Upon finishing the very first outing in the hidden object point and click Grim Legends adventure series, The Forsaken Bride, I was impressed by the variety of the mini-games and way the developers, Artifex Mundi captured the look and feel of a fairytale world. Then things took as slight dip with a fairly bland setting, accompanied by god awful voice acting, in Song of the Dark Swan. Now, the Grim Legends trilogy reaches its climax with The Dark City arriving on Xbox One, but does it deliver a delightfully dark story to remember, or should Artifex have put an end to the series already?

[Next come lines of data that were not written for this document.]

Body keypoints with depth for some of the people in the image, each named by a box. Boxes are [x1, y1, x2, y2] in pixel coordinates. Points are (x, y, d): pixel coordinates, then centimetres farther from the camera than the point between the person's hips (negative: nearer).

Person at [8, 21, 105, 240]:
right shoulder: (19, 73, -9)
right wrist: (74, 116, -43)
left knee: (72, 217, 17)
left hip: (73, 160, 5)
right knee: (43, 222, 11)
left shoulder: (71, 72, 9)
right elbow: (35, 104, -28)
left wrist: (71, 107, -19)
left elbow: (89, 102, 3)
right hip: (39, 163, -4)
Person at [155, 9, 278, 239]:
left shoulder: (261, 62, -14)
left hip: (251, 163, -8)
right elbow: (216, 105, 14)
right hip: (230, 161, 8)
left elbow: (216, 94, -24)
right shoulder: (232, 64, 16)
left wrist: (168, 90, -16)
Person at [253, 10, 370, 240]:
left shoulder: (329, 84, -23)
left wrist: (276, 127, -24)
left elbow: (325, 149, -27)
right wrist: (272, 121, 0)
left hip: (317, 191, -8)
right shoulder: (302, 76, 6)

Grim Legends 3: The Dark City places you in the role of Sylvia, a member of The Order – a group of individuals sworn to protect the world from monsters. Someone’s planning an elaborate ploy to unleash a hellish creature known as the Koshmaar by stealing the powerful artifact that binds it, the Incarceri Stone. With the stone successfully taken, the race is on to track it down and retrieve it with the help of mentor, Solomon. The person responsible for the theft seems familiar, but Sylvia’s memory is still rather fuzzy after an accident that occurred a year before so she’s not sure why. All is not as it seems, as she’ll discover.
The story itself is perhaps one of the most interesting found across the many Artifex Mundi titles, featuring characters who possess a bit of an Assassin’s Creed vibe; glorious hooded attires, rooftop antics, and a devotion to keeping artifacts safe. The Koshmaar isn’t the only monstrous beast present either as there are others that take over the bodies of humans, the Maskwraiths, which are very cool in terms of their design. It’s a really intriguing and fascinating, albeit creepy, world to be in.
As usual, the majority of progression through each chapter comes from obtaining useful items dotted around the place – earnt by solving mini-games, completing hidden object scenes etc. A lot of emphasis has been put on merging items in the inventory this time too, occasionally having to combine a few things picked up in order to construct what’s needed to advance.
Mini-games are the bread and butter of this genre, with Grim Legends 3 throwing up mathematical based problems, a bit of chemical mixing and puzzles akin to Sudoku; for example there’s one involving placing eyeballs into a grid without any of the same colour being on the same row or column. My personal favourite is a story box that you interact with and rotate to further the little tale that’s being told. Variety is essential to the enjoyment and the developers have got that in abundance here.
Then there are the Rune Battles, seeing you face off against a curse or a Maskwraith, tasked with choosing a rune from your magical arsenal that doesn’t have any of the same symbols as those found in the enemy’s arsenal. It’s like the opposite of the matching pairs type scenario, which really isn’t easy when rune symbols are very similar, but the ‘boss’ battle feel to these parts make for a nice change. Upon defeating a Maskwraith, you must remove the mask from the poor human being possessed and this leads to an additional Memory Mirror mini-game involving pieces of stained glass. Some of these are quite tricky, with you having to place pieces into the correct slots in one and rotating stained tiles to line them up correctly in another, basically ensuring that no puzzle type repeats itself in the Memory Mirror.
Unlike many of these hidden object games, Grim Legends 3 has multiple aspects to its puzzling ways, lessening the traditional list based searching of scenes to allow for fresher ideas to take their place as outlined above. Of course, scouring static areas for a selection of items occurs, and the tetchy cursor problems still exist – where clicking on the correct item isn’t recognised – but this time there are more of those hidden object scenarios that require you to locate many of the same plant or such, all of which are blended well within the environment.
When the main adventure is complete, which could take a veteran in this field about three to four hours, the story is extended a tad via the Bonus Adventure. I can’t give away much, but it offers some closure to the ending. It doesn’t last long at all though, adding less than an hour to the experience, which leaves longevity hanging on the thread of the collectibles.
Whilst there are a lot of positives, it isn’t a game free of criticism with a couple of performance issues affecting the visuals. The graphics literally shake and the background becomes jagged for a short while – I’m talking seconds and only a handful of times, but it’s unnerving when it happens. In the sound department, the voice acting is very much improved compared to previous Artifex offerings, however some of the minor characters are still really unconvincing.
All in all, Grim Legends 3: The Dark City stands out from the Artifex Mundi pack thanks to its exciting story of creatures and secret orders, whilst the voice acting has come a long way from the games that precede it. The new ideas keep things ticking along wonderfully, bringing a decent challenge without ever becoming a chore or too tough, and despite taking place in a gothic world, the hand drawn environments are as lovely as ever, even with less vibrancy. Aside from a few visual issues, a super short bonus chapter and the dreaded cursor hindrance, it’s a great end to the trilogy.
Come and hunt monsters in the most relaxing way possible!